- **ACTION ITEM**
Without including the images, transcribe each record precisely as it appears below.

PROVIDED DATA section start

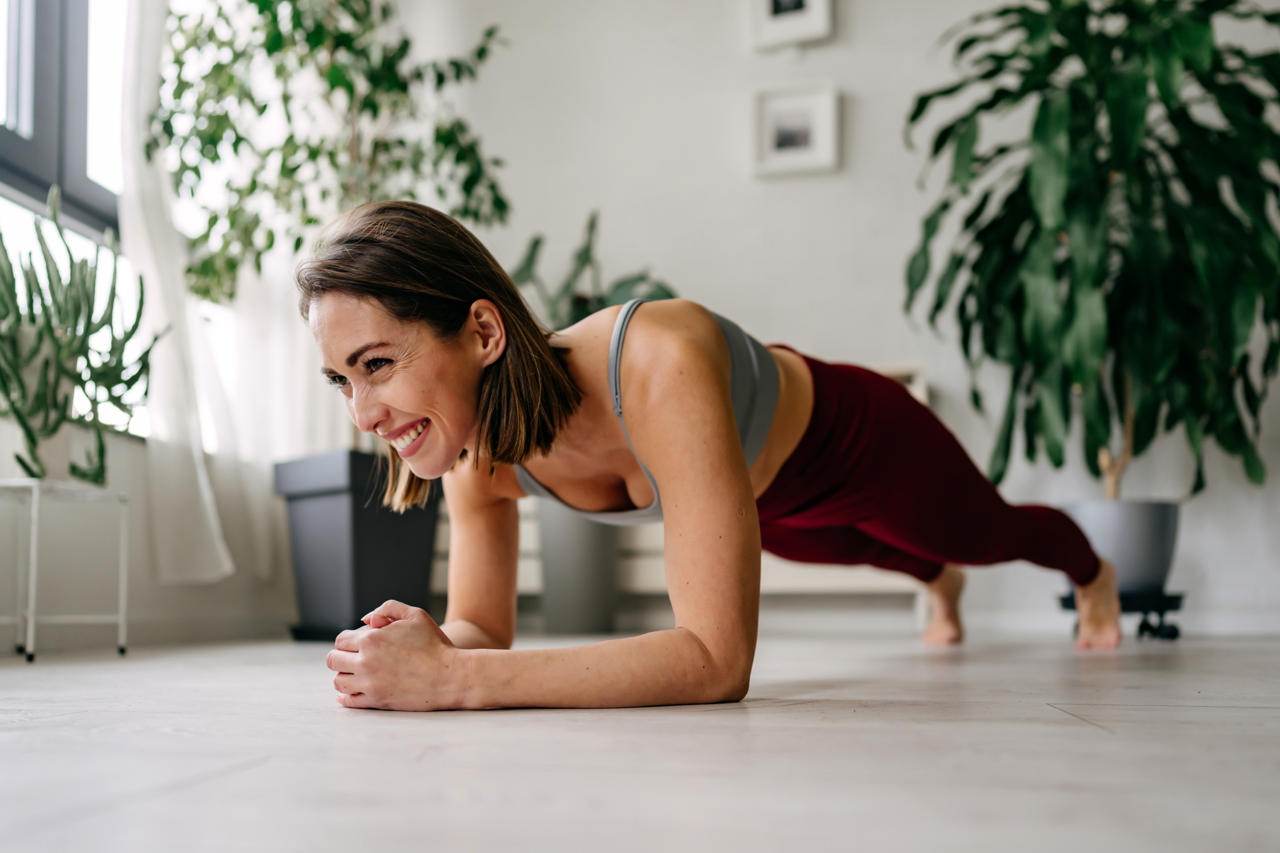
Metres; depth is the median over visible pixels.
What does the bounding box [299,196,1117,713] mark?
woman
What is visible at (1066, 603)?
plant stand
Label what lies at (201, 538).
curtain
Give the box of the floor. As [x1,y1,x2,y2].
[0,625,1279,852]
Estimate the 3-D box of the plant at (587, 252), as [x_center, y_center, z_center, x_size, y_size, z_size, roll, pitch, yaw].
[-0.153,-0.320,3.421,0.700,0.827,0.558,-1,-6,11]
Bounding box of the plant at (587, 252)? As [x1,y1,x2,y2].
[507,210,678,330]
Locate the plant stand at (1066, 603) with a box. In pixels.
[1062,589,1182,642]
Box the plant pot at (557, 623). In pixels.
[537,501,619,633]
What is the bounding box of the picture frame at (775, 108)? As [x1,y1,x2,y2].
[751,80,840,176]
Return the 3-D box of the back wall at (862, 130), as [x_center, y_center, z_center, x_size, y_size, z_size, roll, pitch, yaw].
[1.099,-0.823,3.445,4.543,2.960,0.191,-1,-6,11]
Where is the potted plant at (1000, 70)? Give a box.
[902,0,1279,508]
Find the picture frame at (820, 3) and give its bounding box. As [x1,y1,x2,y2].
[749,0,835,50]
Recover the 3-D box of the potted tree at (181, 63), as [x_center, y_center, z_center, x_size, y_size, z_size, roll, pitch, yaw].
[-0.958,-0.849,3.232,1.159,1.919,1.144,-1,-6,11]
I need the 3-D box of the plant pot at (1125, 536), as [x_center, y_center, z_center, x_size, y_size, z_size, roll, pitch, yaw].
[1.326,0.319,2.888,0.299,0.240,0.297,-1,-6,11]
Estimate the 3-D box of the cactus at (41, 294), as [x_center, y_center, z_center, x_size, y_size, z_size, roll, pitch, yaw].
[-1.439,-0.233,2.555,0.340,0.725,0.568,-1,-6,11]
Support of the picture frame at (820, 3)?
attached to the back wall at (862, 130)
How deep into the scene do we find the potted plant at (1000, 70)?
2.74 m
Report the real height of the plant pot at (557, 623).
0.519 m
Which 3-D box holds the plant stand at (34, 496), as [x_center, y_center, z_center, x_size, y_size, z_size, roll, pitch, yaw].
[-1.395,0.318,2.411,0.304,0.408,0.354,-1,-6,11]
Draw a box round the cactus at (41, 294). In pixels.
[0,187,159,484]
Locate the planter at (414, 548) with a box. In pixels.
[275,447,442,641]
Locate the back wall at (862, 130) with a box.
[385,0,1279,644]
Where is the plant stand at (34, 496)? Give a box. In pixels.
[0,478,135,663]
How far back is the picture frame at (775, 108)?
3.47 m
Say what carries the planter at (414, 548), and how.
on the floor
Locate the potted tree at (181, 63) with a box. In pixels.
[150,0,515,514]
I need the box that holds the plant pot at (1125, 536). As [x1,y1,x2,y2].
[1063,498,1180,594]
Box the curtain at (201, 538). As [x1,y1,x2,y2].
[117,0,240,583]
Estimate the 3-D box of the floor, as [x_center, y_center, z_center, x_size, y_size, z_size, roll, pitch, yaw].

PROVIDED DATA section end

- **RESPONSE BELOW**
Metres; depth is the median over visible pixels.
What does the bounding box [299,196,1117,713] mark?
woman
What is visible at (1066, 603)?
plant stand
Label what lies at (201, 538).
curtain
Give the box of the floor. As [x1,y1,x2,y2].
[0,625,1279,852]
Estimate the 3-D box of the plant at (587, 252), as [x_center, y_center, z_center, x_size, y_size, z_size, roll, pitch, yaw].
[-0.153,-0.320,3.421,0.700,0.827,0.558,-1,-6,11]
Bounding box of the plant at (587, 252)? As [x1,y1,x2,y2].
[507,210,678,330]
Locate the plant stand at (1066, 603) with a box. In pixels.
[1062,589,1182,642]
Box the plant pot at (557, 623). In pixels.
[537,501,619,633]
What is the bounding box of the picture frame at (775, 108)? As [x1,y1,x2,y2].
[751,80,840,176]
Return the 3-D box of the back wall at (862, 130), as [x_center, y_center, z_center, x_size, y_size, z_size, roll, pitch, yaw].
[1.099,-0.823,3.445,4.543,2.960,0.191,-1,-6,11]
Where is the potted plant at (1000, 70)? Give a box.
[902,0,1279,508]
Find the picture frame at (820, 3) and give its bounding box. As [x1,y1,x2,y2].
[749,0,835,50]
Recover the 3-D box of the potted tree at (181, 63), as [x_center, y_center, z_center, x_size, y_size, z_size, roll, pitch, yaw].
[-0.958,-0.849,3.232,1.159,1.919,1.144,-1,-6,11]
I need the 3-D box of the plant pot at (1125, 536), as [x_center, y_center, z_center, x_size, y_size, z_size, roll, pitch, yaw].
[1.326,0.319,2.888,0.299,0.240,0.297,-1,-6,11]
Estimate the 3-D box of the cactus at (41, 294), as [x_center, y_center, z_center, x_size, y_size, z_size, roll, pitch, yaw].
[-1.439,-0.233,2.555,0.340,0.725,0.568,-1,-6,11]
Support of the picture frame at (820, 3)?
attached to the back wall at (862, 130)
How deep into the scene do we find the potted plant at (1000, 70)?
2.74 m
Report the real height of the plant pot at (557, 623).
0.519 m
Which 3-D box holds the plant stand at (34, 496), as [x_center, y_center, z_center, x_size, y_size, z_size, roll, pitch, yaw].
[-1.395,0.318,2.411,0.304,0.408,0.354,-1,-6,11]
Draw a box round the cactus at (41, 294). In pixels.
[0,187,159,484]
Locate the planter at (414, 548) with a box. In pixels.
[275,447,442,641]
Locate the back wall at (862, 130) with a box.
[385,0,1279,644]
Where is the plant stand at (34, 496)? Give a box. In pixels.
[0,478,135,663]
How far back is the picture frame at (775, 108)?
3.47 m
Say what carries the planter at (414, 548), and how.
on the floor
Locate the potted tree at (181, 63) with a box. In pixels.
[150,0,515,514]
I need the box that holds the plant pot at (1125, 536). As [x1,y1,x2,y2].
[1063,498,1180,594]
Box the curtain at (201, 538). As [x1,y1,x2,y2].
[117,0,240,583]
Estimate the 3-D box of the floor, as [x_center, y_center, z_center, x_size, y_size, z_size, roll, pitch, yaw].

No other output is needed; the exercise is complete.